Database session used for ORM operations.

Type:

Session

load_constants(constants_path)

Load and handle predefined constants.

This method processes the constants YAML file and ensures that all required structural and prediction constants are up-to-date in the database.

Logs the process of loading constants.

Parameters:

constants_path (str) – Path to the YAML file containing configuration constants.

Raises:
  • FileNotFoundError – If the constants file cannot be found.
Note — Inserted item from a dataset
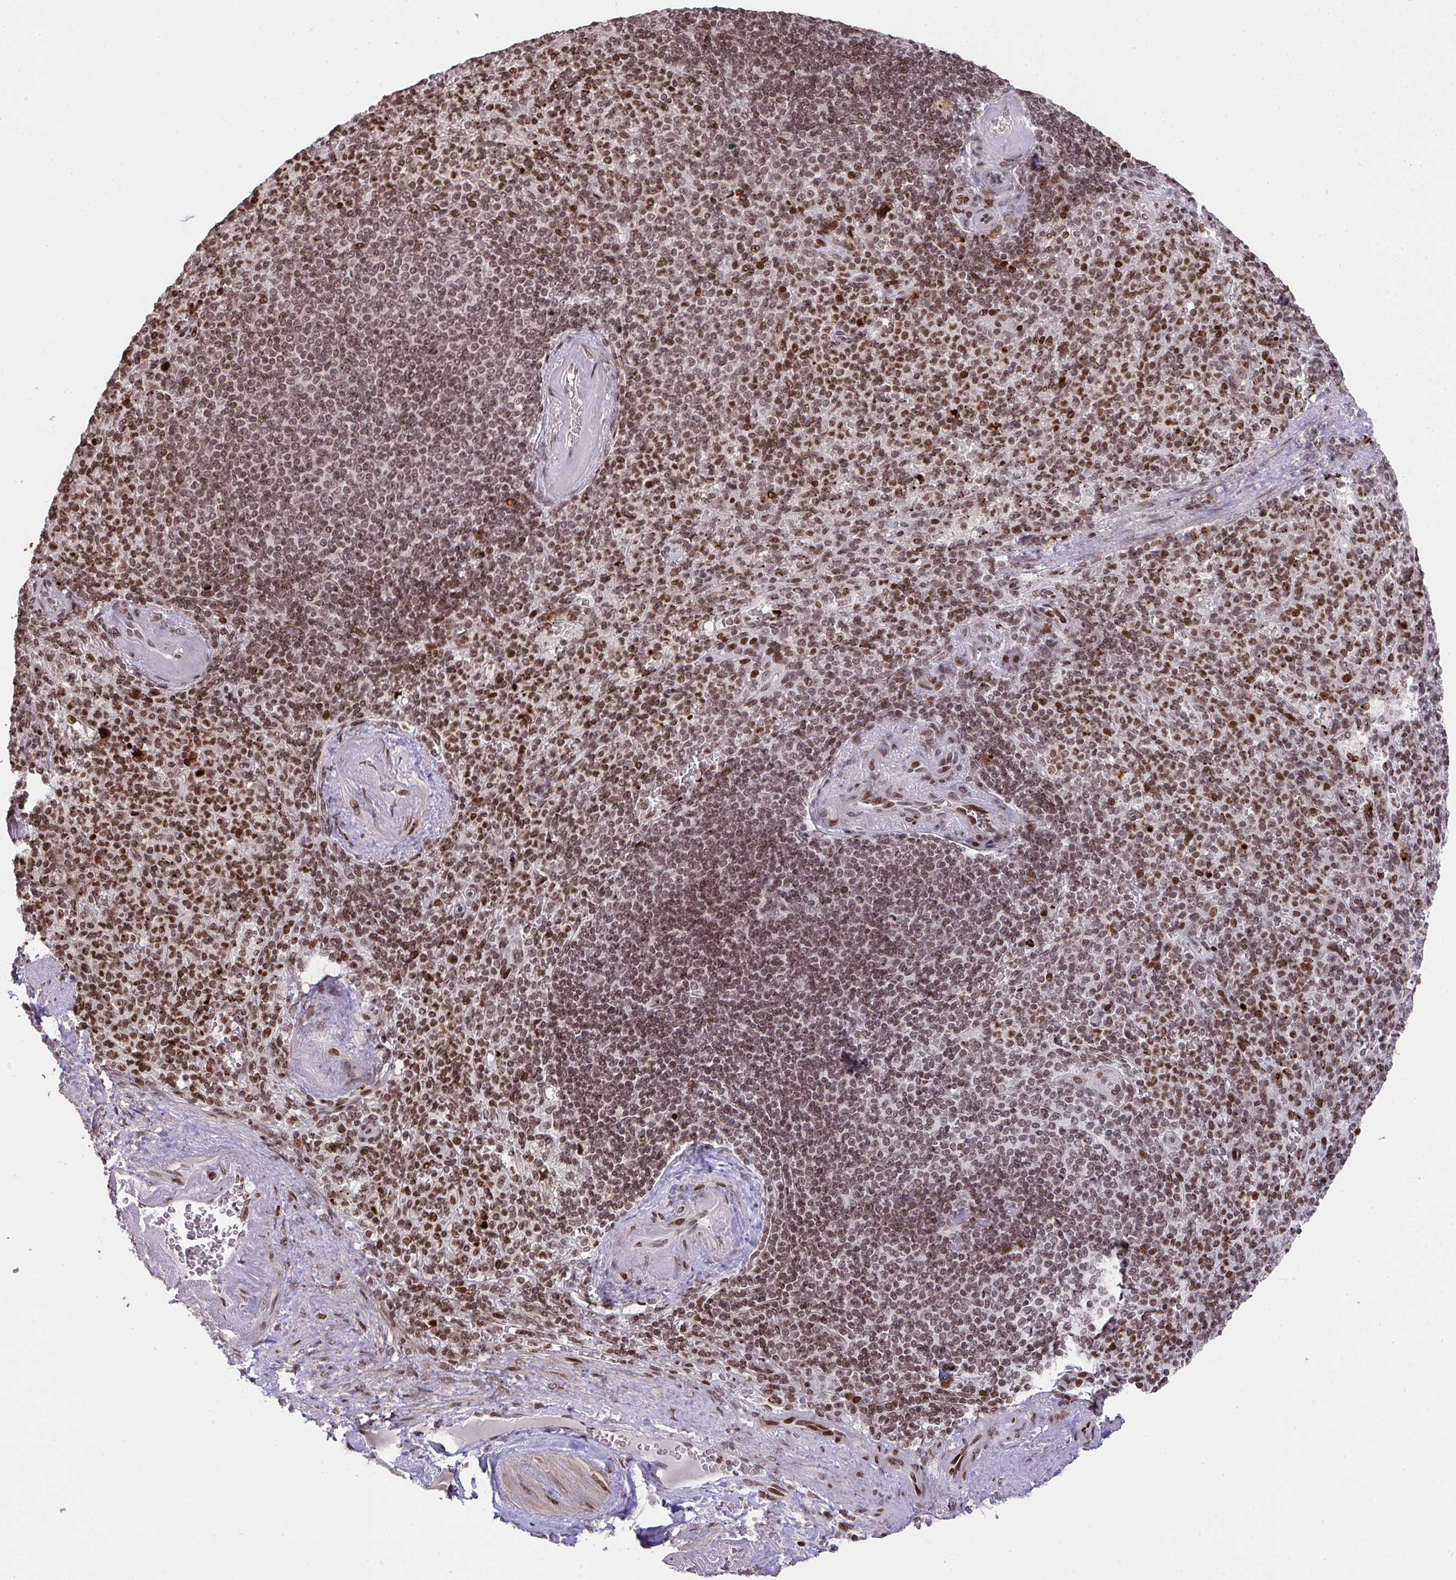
{"staining": {"intensity": "moderate", "quantity": ">75%", "location": "nuclear"}, "tissue": "spleen", "cell_type": "Cells in red pulp", "image_type": "normal", "snomed": [{"axis": "morphology", "description": "Normal tissue, NOS"}, {"axis": "topography", "description": "Spleen"}], "caption": "Normal spleen displays moderate nuclear staining in about >75% of cells in red pulp, visualized by immunohistochemistry.", "gene": "NIP7", "patient": {"sex": "female", "age": 74}}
  • yaml.YAMLError – If there is an error parsing the YAML file.

abstract process(target)

Process the given target.

This method should be implemented by all subclasses to define the specific processing logic for each bioinformatics data source.

Parameters:

target – The target data to be processed.

Raises:

NotImplementedError – If the subclass does not implement this method.

session_init()

Initialize the database session using DatabaseManager.

Sets up the database connection and session using the DatabaseManager class. Logs the initialization process.

Raises:

Exception – If the session initialization fails.

abstract start()

Start the operation over the data process.

This method should be implemented by all subclasses to define the specific data operation logic for each bioinformatics data source.

Raises:

NotImplementedError – If the subclass does not implement this method.

abstract store_entry(record)

Store the processed entry.

This method should be implemented by all subclasses to define the specific storage logic for processed data.

Parameters:

record – The processed data record to be stored.

Raises:

NotImplementedError – If the subclass does not implement this method.